Lo notable es que la cobertura internacional no dramatiza esto. No hay alarma en el tono de la BBC. Hay, en cambio, una especie de aceptación resignada de que en Perú los procesos electorales funcionan así: lentamente, bajo sospecha, con márgenes tan estrechos que la incertidumbre persiste incluso cuando hay un ganador provisional. Esto contrasta con la forma en que ambos candidatos están respondiendo. Sánchez invoca la "voluntad del pueblo" y pide que se respete "la transparencia electoral", mientras que Fujimori, más cautelosa, señala que "hasta el momento no hay ningún ganador" y solicita a la comunidad internacional que vigile el proceso. Ambas posiciones son, en cierto sentido, correctas: Sánchez está adelante, pero Fujimori tiene razón en que nada está definitivamente resuelto.

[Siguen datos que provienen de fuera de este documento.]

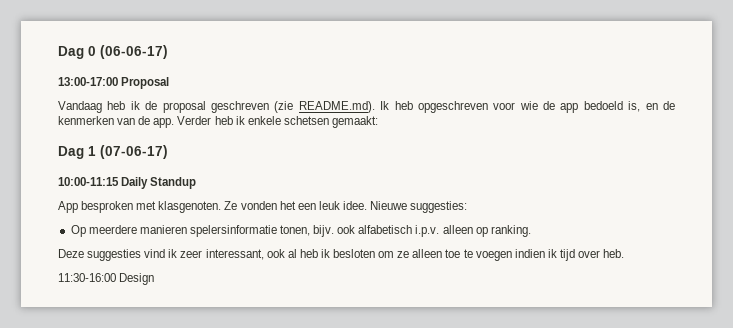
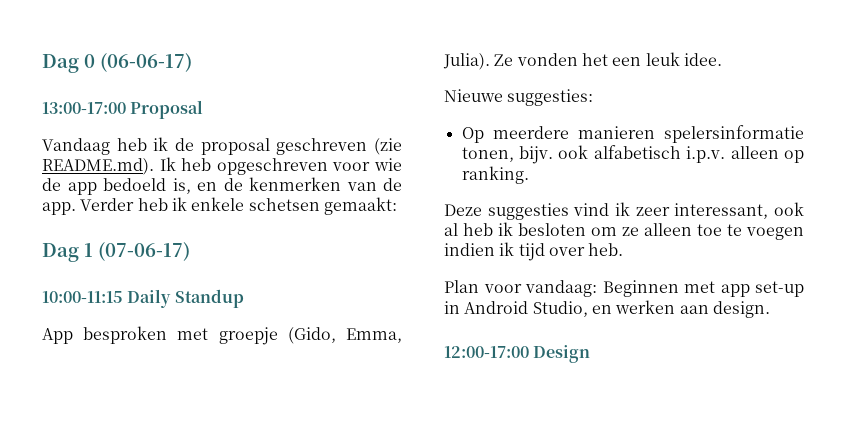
[158,201,222,213] klasgenoten. -> [218,327,402,345] [443,53,490,70] groepje (Gido, Emma, Julia).
(367, 205) none -> (722, 59) //
[58,273,116,282] 11:30-16:00 -> [444,280,804,297] [444,300,770,318] [444,346,529,358] Plan voor vandaag: Beginnen met app set-up in Android Studio, en werken aan design. // 12:00-17:00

La prensa extranjera también está registrando, aunque sin énfasis particular, que esta elección se produce en el contexto de una década en la que Perú ha tenido nueve presidentes. Ese dato, mencionado casi de pasada por la BBC, es el verdadero marco de referencia. No es que haya dudas sobre el recuento actual; es que Perú ha normalizado la inestabilidad presidencial a tal punto que una transferencia de poder ordenada, aunque tardía, ya representa un logro relativo. La inseguridad y la delincuencia son los temas que la cobertura internacional identifica como prioritarios para los votantes, y aquí emerge una tensión que la prensa extranjera está observando con atención: Fujimori promete mano dura, lo que evoca el legado autoritario de su padre, mientras que Sánchez, quien fue ministro bajo Pedro Castillo, se presenta como alternativa izquierdista pero ha matizado su discurso hacia posiciones más moderadas para tranquilizar a los mercados.

Lo que la prensa internacional no está diciendo, pero que su cobertura implica claramente, es que Perú enfrenta una elección en la que ambas opciones generan inquietud: una por su potencial regresión autoritaria, la otra por su asociación con un gobierno que intentó disolver el Congreso. En ese contexto, la demora en los resultados no es solo un problema administrativo. Es un síntoma de que la sociedad peruana está eligiendo entre dos males percibidos, y que la lentitud del proceso refleja, quizá, una cierta cautela institucional ante lo que sea que venga después. La BBC reporta los hechos con precisión, pero el encuadre subyacente es el de un país que vota, cuenta lentamente, y espera que la institucionalidad aguante.